Here, my discussion with Laura turned to the Choose-your-own-adventure-style books, like the Fighting fantasy series and others that I read as a child. Laura mentioned decision-tree-driven interfaces, but I’m talking about something a bit more complex because a decision tree implies a pre-existing, albeit flexible, schema.
What I’m thinking about is an approach that can allow a user to build arbitrary data structures without reference to specific schema; something that would potentially allow two different individuals to arrive at entirely different results using one and the same interface.

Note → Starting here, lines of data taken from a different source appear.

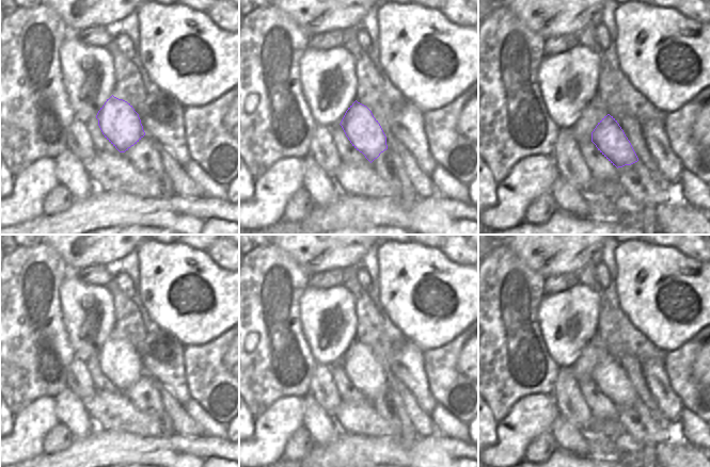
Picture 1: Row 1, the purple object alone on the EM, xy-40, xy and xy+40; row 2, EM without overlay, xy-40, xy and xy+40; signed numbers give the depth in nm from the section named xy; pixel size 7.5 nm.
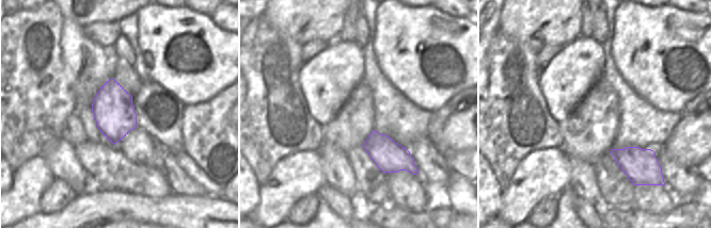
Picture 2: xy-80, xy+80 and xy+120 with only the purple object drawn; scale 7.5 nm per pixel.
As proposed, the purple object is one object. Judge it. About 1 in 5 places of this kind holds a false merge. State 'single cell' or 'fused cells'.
single cell

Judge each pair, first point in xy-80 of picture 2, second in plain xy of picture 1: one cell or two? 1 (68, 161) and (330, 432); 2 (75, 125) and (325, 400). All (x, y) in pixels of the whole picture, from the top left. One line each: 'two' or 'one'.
1: one
2: one

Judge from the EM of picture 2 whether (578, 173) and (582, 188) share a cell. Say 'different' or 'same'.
same

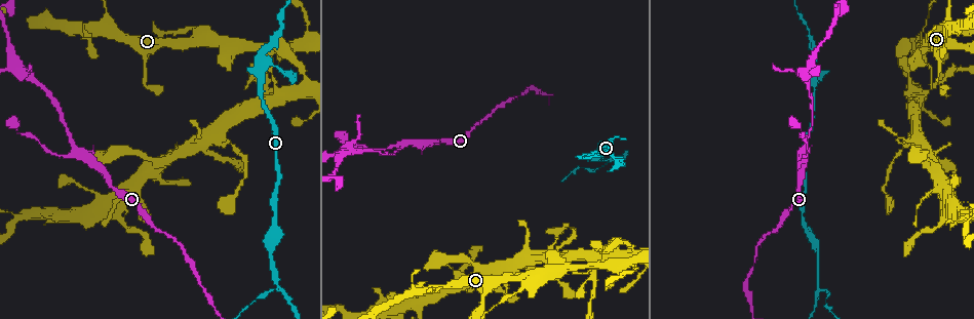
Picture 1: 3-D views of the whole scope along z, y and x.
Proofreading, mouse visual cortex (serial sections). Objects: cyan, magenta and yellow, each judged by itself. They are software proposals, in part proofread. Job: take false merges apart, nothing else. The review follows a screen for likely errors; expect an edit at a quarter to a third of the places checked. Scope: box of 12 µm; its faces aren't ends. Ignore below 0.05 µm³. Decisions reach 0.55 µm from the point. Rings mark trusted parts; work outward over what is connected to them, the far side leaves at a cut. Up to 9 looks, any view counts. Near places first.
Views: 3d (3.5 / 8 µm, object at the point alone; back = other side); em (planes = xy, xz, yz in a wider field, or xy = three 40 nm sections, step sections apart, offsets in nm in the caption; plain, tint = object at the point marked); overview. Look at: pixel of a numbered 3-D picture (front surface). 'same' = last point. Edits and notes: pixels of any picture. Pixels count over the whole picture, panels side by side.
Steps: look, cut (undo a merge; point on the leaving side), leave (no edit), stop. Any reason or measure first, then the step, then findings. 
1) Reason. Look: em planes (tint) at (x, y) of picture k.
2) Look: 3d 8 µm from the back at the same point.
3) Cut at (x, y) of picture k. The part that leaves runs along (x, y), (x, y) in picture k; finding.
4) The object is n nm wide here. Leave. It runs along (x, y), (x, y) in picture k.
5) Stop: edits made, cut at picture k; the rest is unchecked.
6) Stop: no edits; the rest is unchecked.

Arms part here. Look: 3d 3.5 µm at (407, 144) of picture 1.

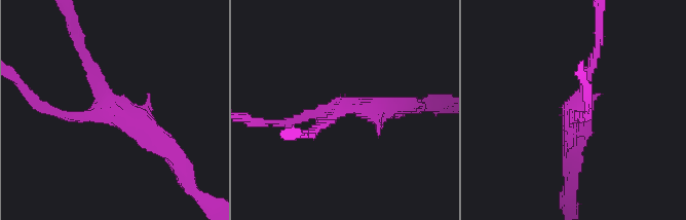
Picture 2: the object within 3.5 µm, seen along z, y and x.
3 arms meet here; the arms are 150, 150, 300 nm wide. Look: em xy step 1 (tint) at (574, 109) of picture 2.

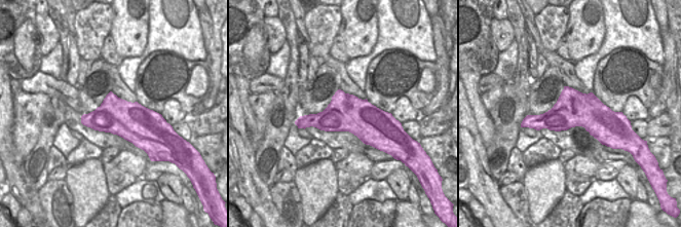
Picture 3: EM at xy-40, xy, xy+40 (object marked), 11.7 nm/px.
The object is 440 nm wide here. Leave. It runs along (166, 146), (110, 108), (81, 51) in picture 2; one cell here.

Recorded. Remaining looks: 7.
Three arms meet. Look: 3d 3.5 µm at (20, 69) of picture 1.

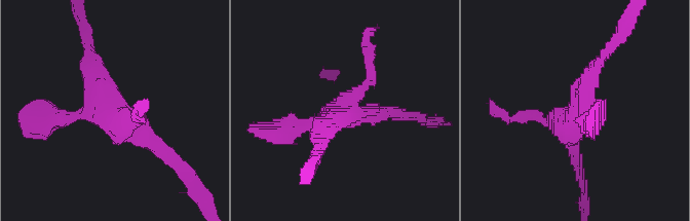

Now, evil tongues would argue that libraries already have this technology in the shape of MARC, but I disagree; what we want is a way of creating schemaless data that is nevertheless structured, rather than an unstructured soup of strings.
I recently became familiar adaptive case management; from the wikipedia article, it might be slightly hard to understand why this is relevant, but imagine the data entry process as one where one can enter the process at any point (early in the logistics flow, late in the descriptive flow, etc.) and that enrichment can happen via a number of sources and that how the data is treated and how it progresses is controlled not by a linear process, but a flexible subparts that are oriented-oriented and often pattern-based, but the entire process is itself organized in relation to the individual case.
This kind of approach allows structured, semi-structured and unstructured processes to be treated uniformly because the case-management approach allows users to interact with various resources via a common interface. This abstracts away from unusual circumstances by framing the circumstance in a predictable way. Breaking down sub-processes and ensuring that these are treated uniformly, either from existing process libraries, or by adding new processes per case makes this approach very flexible.
Over time, perhaps the process library becomes so large that it forms a schema of sorts. The major difference is that how the data is entered is not schema oriented, but can be put together in novel ways; the sub-processes in any flow are controlled only by the goals of the given case. This might include some standard information that must be present in any flow, but can otherwise be different in each and every case (though it is unlikely that this will be the case).